Rep. Lisa Fink, R-LD 27, told the Natural Resources Committee that House Bill 2013 would require the Arizona Department of Environmental Quality to submit an "exceptional event demonstration" to the U.S. Environmental Protection Agency when a wildfire on federally managed land affects Arizona air quality. "The term exceptional event means an event that affects air quality, is not reasonably controlled or preventable," Fink said, arguing that more exclusions for wildfire-driven exceedances would improve Arizona's attainment record and could help Maricopa County in EPA evaluations.
The Sierra ClubArizona chapter director, Sandy Bahr, urged the committee to reject the bill, saying Arizona already has an established exceptional-event process and that "filing for one every time there's a fire on public lands makes no sense." Bahr also noted she did not see an appropriation for the additional workload and warned ADEQ is already challenged to do its existing work.
An ADEQ liaison testified the agency is neutral on HB2013 but warned that the EPA will act only on submissions that meet its regulatory-significance criteria. ADEQ told the committee that preparing, researching and submitting a single demonstration can require roughly 200 staff or contract hours, and cautioned a mandate could divert agency resources to filings that EPA will not act on.

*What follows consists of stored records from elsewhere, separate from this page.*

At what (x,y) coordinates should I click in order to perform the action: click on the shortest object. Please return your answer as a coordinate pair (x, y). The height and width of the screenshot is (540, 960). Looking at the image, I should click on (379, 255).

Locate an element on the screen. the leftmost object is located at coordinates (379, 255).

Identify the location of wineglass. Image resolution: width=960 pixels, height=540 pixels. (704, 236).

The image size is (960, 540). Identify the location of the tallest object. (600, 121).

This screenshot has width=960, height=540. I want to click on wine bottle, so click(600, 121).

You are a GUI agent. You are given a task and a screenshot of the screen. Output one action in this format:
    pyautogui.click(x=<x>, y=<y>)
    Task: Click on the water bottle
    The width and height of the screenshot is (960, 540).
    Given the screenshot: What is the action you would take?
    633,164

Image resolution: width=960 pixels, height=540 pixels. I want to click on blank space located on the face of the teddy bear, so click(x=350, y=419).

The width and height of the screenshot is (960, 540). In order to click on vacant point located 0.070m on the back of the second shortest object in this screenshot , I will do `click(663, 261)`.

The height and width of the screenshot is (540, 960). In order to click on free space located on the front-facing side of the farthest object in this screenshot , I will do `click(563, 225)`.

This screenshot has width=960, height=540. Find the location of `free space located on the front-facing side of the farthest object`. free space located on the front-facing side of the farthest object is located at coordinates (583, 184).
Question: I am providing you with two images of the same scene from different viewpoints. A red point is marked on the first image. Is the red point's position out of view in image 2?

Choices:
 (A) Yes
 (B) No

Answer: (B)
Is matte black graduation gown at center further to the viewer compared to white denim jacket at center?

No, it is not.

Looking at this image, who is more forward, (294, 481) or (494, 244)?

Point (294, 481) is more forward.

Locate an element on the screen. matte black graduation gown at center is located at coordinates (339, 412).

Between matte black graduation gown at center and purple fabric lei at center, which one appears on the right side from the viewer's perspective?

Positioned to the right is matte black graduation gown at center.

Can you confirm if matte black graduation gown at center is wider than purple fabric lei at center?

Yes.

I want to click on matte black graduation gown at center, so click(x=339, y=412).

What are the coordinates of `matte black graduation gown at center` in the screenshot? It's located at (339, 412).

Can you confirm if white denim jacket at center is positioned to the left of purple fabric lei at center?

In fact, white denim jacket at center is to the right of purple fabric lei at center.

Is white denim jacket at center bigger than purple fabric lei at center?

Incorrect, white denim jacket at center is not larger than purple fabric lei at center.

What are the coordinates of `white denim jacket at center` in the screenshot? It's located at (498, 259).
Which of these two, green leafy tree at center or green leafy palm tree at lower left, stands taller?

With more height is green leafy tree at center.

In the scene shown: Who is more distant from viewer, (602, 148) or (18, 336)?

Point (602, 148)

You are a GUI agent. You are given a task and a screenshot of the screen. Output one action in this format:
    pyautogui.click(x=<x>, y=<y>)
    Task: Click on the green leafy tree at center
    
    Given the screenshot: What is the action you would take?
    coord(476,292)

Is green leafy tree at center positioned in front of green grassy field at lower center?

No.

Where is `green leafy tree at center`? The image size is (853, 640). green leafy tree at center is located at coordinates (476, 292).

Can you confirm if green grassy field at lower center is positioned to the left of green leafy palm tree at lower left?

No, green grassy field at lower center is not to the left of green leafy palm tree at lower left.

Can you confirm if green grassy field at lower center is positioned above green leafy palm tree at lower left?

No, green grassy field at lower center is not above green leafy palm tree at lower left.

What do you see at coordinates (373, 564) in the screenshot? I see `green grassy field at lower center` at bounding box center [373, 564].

A committee member moved that HB2013 receive a due-pass recommendation; the motion carried on a roll call the committee reported as 5 ayes, 3 noes, 0 not voting. The committee did not adopt any amendments during the hearing.
The bill now moves toward floor consideration, where sponsors and opponents indicated they may seek technical changes or an appropriation to cover ADEQ's increased workload.